(Data shown)

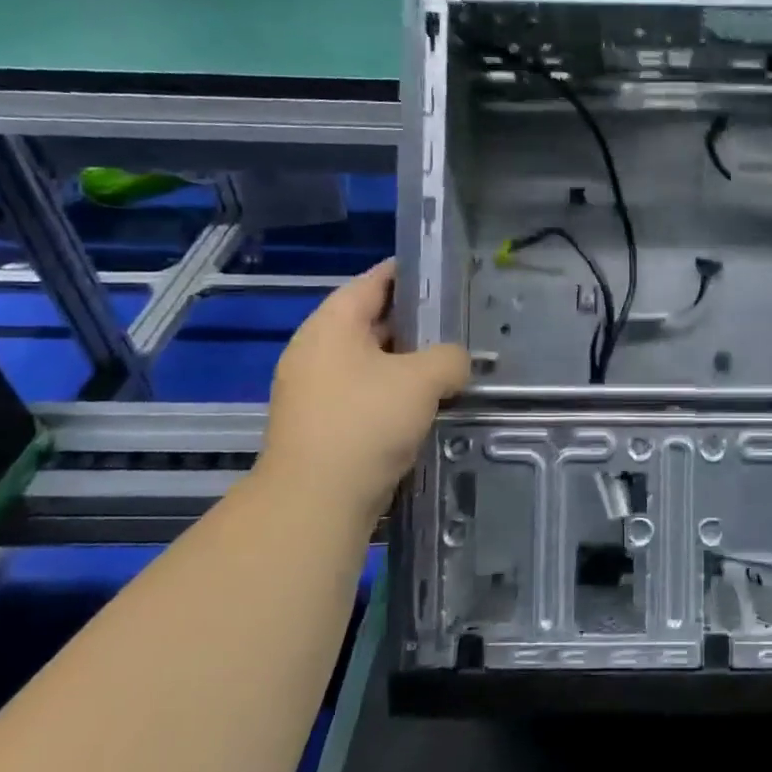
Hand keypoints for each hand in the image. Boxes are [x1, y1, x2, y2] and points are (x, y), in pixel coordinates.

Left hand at [255, 260, 469, 517]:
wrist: (316, 500)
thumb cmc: (366, 422)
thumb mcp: (422, 379)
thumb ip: (449, 357)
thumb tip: (454, 363)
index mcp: (331, 326)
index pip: (371, 282)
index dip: (406, 272)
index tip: (441, 270)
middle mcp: (316, 351)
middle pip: (370, 321)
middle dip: (413, 321)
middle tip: (456, 321)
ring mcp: (315, 390)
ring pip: (370, 361)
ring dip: (406, 361)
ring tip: (449, 362)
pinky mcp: (322, 423)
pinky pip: (365, 393)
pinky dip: (394, 391)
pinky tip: (426, 402)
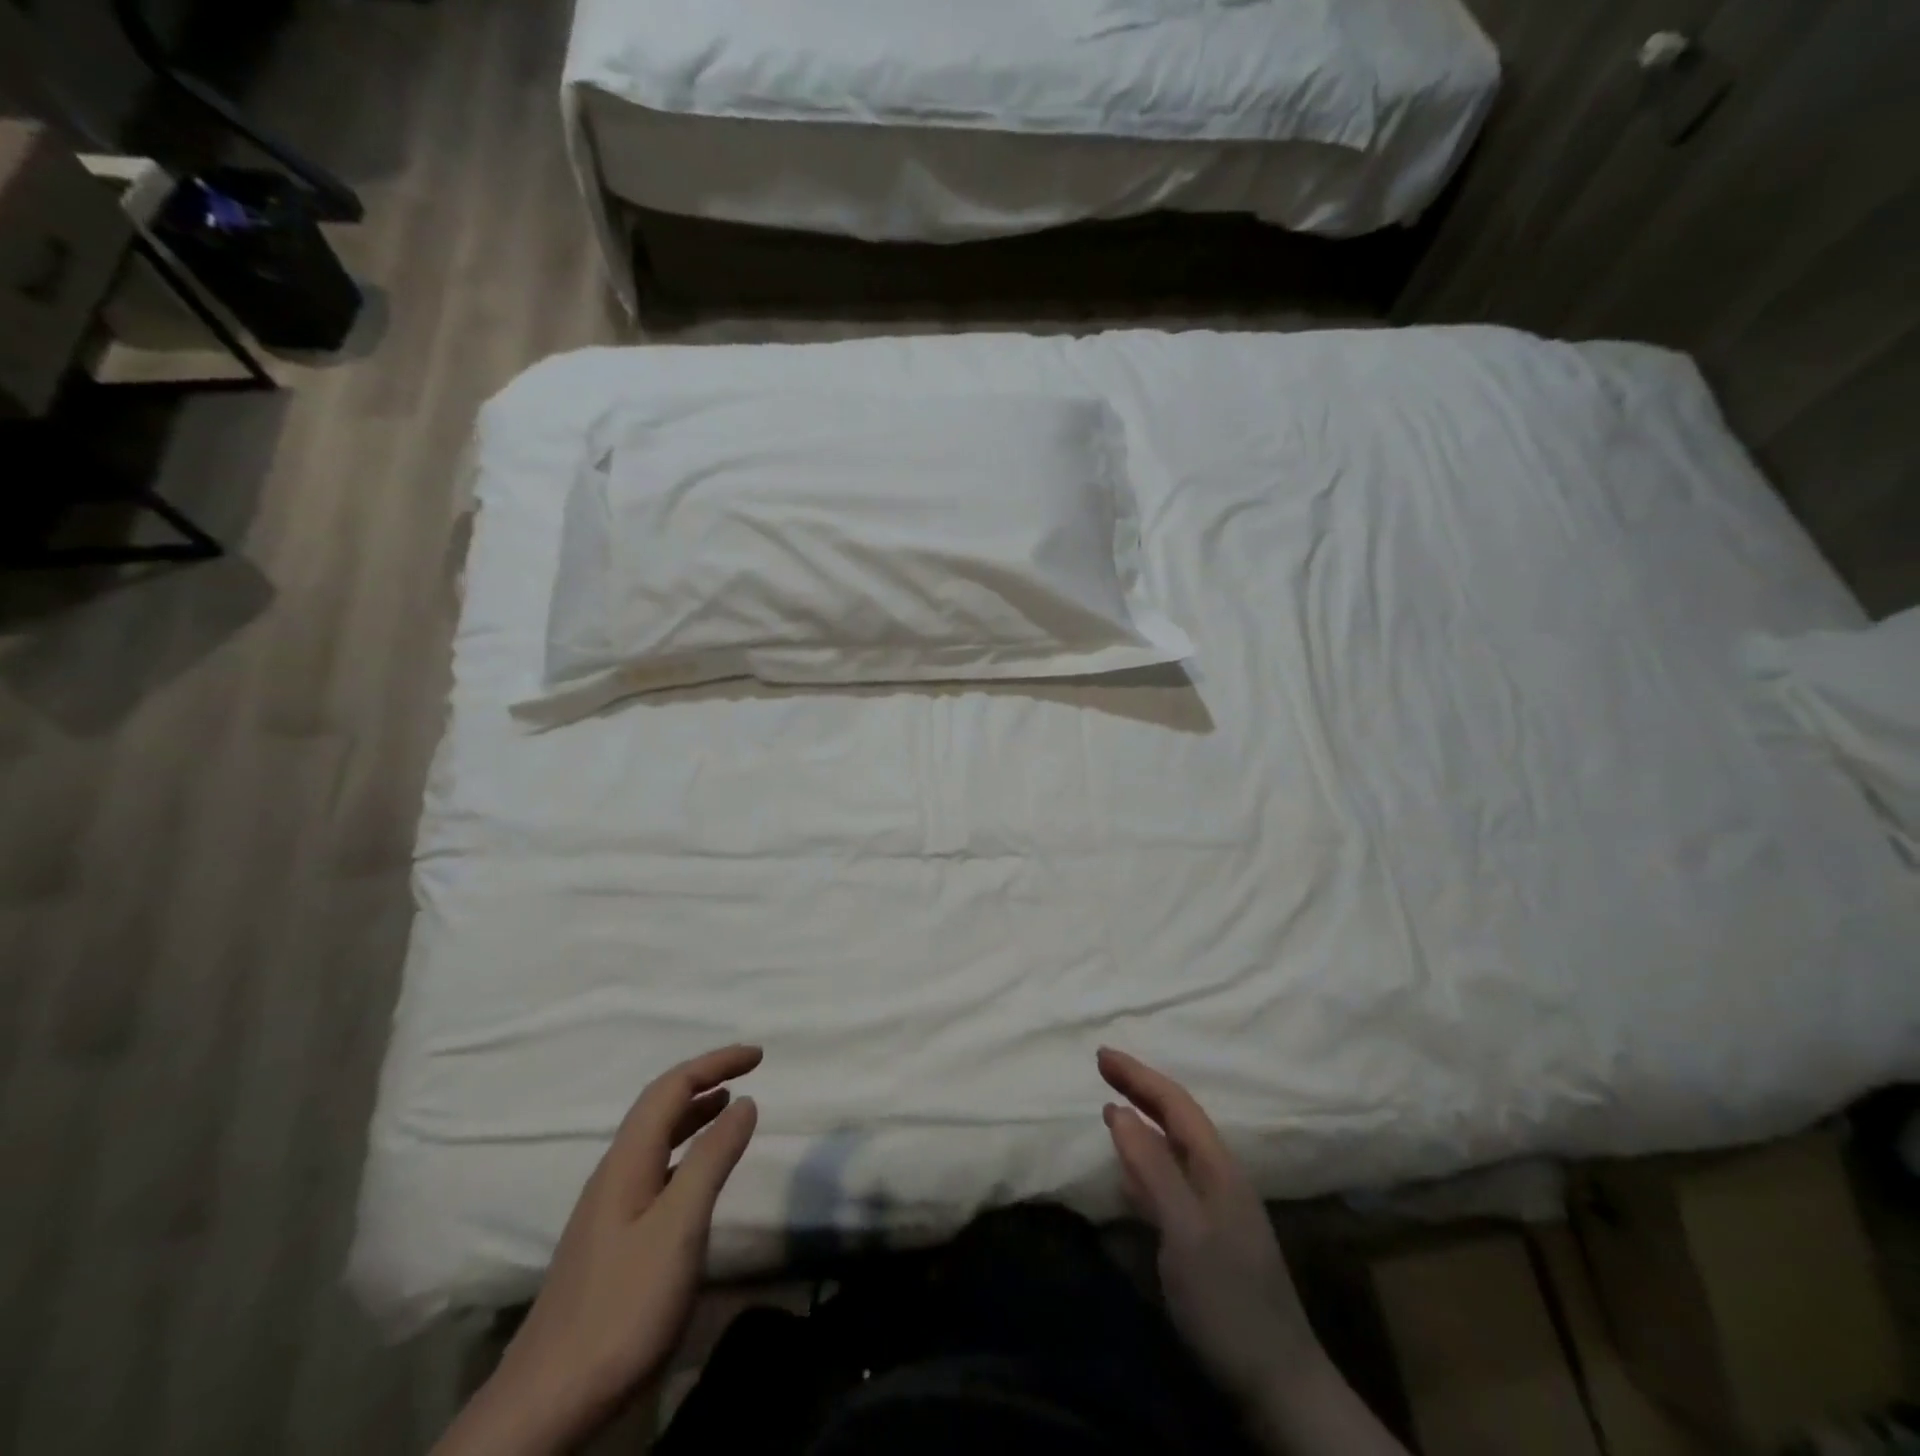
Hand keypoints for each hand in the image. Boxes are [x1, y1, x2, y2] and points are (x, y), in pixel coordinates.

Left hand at [436, 1045, 761, 1455]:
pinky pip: (655, 1170)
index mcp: (627, 1161)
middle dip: (704, 1080)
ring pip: (656, 1140)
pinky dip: (685, 1152)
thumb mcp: (679, 1227)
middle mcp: (614, 1173)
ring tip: (729, 1107)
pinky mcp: (612, 1240)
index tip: (759, 1055)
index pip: (671, 1087)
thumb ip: (712, 1159)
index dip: (715, 1062)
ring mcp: (609, 1208)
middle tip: (748, 1072)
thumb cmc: (622, 1305)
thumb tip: (744, 1101)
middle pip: (659, 1107)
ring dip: (694, 1114)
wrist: (548, 1402)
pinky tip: (698, 1175)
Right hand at [1097, 1046, 1316, 1403]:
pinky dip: (1146, 1160)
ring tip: (1113, 1106)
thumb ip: (1151, 1168)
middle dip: (1140, 1089)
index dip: (1138, 1075)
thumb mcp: (1184, 1231)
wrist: (1278, 1385)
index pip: (1175, 1103)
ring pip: (1175, 1146)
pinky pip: (1171, 1178)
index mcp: (1218, 1166)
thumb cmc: (1228, 1301)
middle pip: (1177, 1118)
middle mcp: (1220, 1176)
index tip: (1101, 1055)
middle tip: (1103, 1068)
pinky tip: (1130, 1172)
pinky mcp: (1209, 1236)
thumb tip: (1118, 1110)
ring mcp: (1217, 1207)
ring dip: (1144, 1120)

(End Data shown)

▸ **What you need to do**: Please return every line from the one that contains "middle dip: (1140, 1089)" through the end of the entries, exactly, leaving out all others.

▸ **Output**:
middle dip: (1140, 1089)
index dip: (1138, 1075)
thumb mcp: (1184, 1231)
wrist: (1278, 1385)
index pip: (1175, 1103)
ring pip: (1175, 1146)
pinky pip: (1171, 1178)
index mcp: (1218, 1166)
thumb cmc: (1228, 1301)
middle pip: (1177, 1118)
middle mcp: (1220, 1176)
index tip: (1101, 1055)
middle tip: (1103, 1068)
pinky tip: (1130, 1172)
pinky mcp: (1209, 1236)
thumb tip: (1118, 1110)
ring mcp: (1217, 1207)
ring dip: (1144, 1120)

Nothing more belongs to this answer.